Quelle est l’histoire qu’on découvre dans votre livre ?

C’est l’histoire de Hana Thierry, une jeune fille de treize ans, qui vit dans la commune de Saint-Vincent-sur-Loire et qui va intégrer un collège, dans le quartier Les hirondelles. Elle va rencontrer d’autres enfants issus de la diversité. Mais elle est l’une des rares de cette commune-là à rejoindre ce collège, qui est un établissement de secteur. Elle a fait le choix de l’enseignement public, incitée par ses parents à choisir cette carte scolaire.

C’est l’aventure de Hana, mais c’est aussi la rencontre avec Zoulikhan, Zineddine, Malik, Nawel, Falila… Toutes ces personnes ont des univers singuliers et des trajectoires particulières, à la contrée de la manière dont l’héroïne va se forger son identité, à la croisée aussi de plusieurs autres identités. Je souhaitais réellement parler de cette question de double culture, sur des territoires où tout est diversité, à l’âge de l’adolescence où l’on apprend à se construire.

Comment avez-vous adapté le langage de votre écriture, afin d’interpeller les jeunes lecteurs sur des questions complexes comme l’identité, la violence, le rapport à la famille ?

La littérature de jeunesse est très relue par un comité désigné, étant donné que ses auteurs ont une part dans le processus d’éducation des jeunes lecteurs. Dans ce sens, j’ai choisi de ne pas nommer certaines choses ou certains concepts, mais de les suggérer. Il y a beaucoup de pointillés dans mon écriture, afin de laisser les jeunes se faire leurs propres opinions. J’ai rarement mis des idées posées, de manière définitive. Auquel cas, je mets toujours du contradictoire, une confrontation des idées, un contre-avis, une position différente, de la part de l’enseignant ou d’un autre élève.
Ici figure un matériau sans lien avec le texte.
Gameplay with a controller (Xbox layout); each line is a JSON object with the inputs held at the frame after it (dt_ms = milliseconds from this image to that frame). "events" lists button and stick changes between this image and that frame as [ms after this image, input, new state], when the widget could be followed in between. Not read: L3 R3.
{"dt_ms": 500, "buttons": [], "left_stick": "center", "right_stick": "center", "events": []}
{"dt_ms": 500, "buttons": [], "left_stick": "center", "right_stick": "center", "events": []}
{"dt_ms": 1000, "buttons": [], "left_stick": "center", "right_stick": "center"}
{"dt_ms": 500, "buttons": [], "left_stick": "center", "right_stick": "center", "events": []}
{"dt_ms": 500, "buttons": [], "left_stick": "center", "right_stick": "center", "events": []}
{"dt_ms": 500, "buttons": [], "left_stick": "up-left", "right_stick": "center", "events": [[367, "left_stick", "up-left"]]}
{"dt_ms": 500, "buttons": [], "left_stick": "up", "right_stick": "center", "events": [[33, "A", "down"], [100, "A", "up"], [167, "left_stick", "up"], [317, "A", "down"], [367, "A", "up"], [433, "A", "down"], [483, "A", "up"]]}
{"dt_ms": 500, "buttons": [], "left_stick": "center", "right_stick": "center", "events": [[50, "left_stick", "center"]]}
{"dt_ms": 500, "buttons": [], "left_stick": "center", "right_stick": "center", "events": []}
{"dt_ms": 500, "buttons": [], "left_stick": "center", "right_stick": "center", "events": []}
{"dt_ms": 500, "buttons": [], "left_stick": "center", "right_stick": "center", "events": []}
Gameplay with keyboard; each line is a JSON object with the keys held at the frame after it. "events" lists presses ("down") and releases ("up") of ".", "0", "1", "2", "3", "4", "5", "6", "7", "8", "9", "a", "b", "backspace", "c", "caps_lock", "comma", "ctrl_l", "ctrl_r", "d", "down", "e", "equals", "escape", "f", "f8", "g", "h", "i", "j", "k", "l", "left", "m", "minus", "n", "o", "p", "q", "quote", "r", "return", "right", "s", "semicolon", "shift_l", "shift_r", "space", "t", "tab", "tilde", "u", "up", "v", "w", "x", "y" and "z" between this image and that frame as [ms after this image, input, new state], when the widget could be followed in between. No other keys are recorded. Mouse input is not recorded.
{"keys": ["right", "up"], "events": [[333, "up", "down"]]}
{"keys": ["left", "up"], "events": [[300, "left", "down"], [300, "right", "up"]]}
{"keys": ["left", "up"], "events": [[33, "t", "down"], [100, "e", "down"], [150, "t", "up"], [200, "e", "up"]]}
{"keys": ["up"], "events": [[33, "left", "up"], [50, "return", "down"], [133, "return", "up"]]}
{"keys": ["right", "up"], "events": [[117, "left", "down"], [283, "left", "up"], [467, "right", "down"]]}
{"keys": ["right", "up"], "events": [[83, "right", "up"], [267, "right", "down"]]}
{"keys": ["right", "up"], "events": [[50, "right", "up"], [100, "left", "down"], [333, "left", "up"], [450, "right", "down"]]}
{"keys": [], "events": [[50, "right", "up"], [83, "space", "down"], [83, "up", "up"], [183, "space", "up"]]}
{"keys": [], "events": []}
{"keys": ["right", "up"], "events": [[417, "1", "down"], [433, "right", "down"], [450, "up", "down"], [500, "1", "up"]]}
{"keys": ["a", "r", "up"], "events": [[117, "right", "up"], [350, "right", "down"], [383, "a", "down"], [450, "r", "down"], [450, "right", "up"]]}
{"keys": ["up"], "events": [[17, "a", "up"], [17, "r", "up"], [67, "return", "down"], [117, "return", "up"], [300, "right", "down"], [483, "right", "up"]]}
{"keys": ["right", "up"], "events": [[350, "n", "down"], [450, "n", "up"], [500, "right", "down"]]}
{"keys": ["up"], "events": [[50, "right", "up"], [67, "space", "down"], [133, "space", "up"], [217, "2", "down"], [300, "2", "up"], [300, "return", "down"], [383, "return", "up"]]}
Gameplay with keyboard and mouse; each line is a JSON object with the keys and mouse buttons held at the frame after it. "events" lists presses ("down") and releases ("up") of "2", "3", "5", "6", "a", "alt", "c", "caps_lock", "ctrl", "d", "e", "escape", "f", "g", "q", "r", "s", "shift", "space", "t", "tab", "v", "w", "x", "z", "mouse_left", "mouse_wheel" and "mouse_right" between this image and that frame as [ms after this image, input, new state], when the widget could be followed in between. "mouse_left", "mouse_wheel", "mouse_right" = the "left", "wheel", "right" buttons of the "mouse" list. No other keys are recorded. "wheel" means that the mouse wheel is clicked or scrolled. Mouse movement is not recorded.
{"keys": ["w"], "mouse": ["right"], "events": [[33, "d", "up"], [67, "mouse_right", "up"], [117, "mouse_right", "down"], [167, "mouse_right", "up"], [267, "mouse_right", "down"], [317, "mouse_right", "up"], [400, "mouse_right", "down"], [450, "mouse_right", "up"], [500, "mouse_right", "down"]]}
L’objectif de ce roman est de travailler sur les questions de préjugés et de stéréotypes, mais aussi de construire un esprit critique. L’idée est que les enfants – et les adultes – qui lisent ce roman gardent à l’esprit qu’à partir du moment où ils se placent dans des positionnements différents, ils n’auront pas forcément le même avis à chaque fois. Je trouve qu’il y a souvent, dans notre monde, des injonctions à avoir un avis tranché et des positions marquées, concernant des sujets comme la religion, le multiculturalisme, l’intégration…

On demande à avoir des positions tranchées, alors qu’à l’âge de l’adolescence, ce n’est pas souvent le cas. Je m’en suis rendu compte avec mes enfants, pour qui je posais des concepts, en termes de valeurs éducatives. Par la suite, j’ai réalisé que ce n’était pas si simple que cela pour eux. Il fallait apporter de la nuance, relativiser certains points de vue. Le message que je voudrais donc faire passer à travers ce roman, c’est qu’il est important de développer un esprit critique, lutter contre les préjugés, notamment en se décentrant un peu de ce que l’on est, essayer de regarder la société en miroir.

Je l’ai adapté dans mon langage, à travers les personnages, notamment des élèves à travers lesquels j’ai pu parler du stress post-traumatique dû à une guerre, un conflit armé ou la violence de l’exil et ses conséquences, ainsi que les incidences physiologique et physiques sur des personnes. Je ne nomme pas nécessairement les choses, mais je les explique dans un registre de langue des jeunes, en utilisant aussi une écriture imagée.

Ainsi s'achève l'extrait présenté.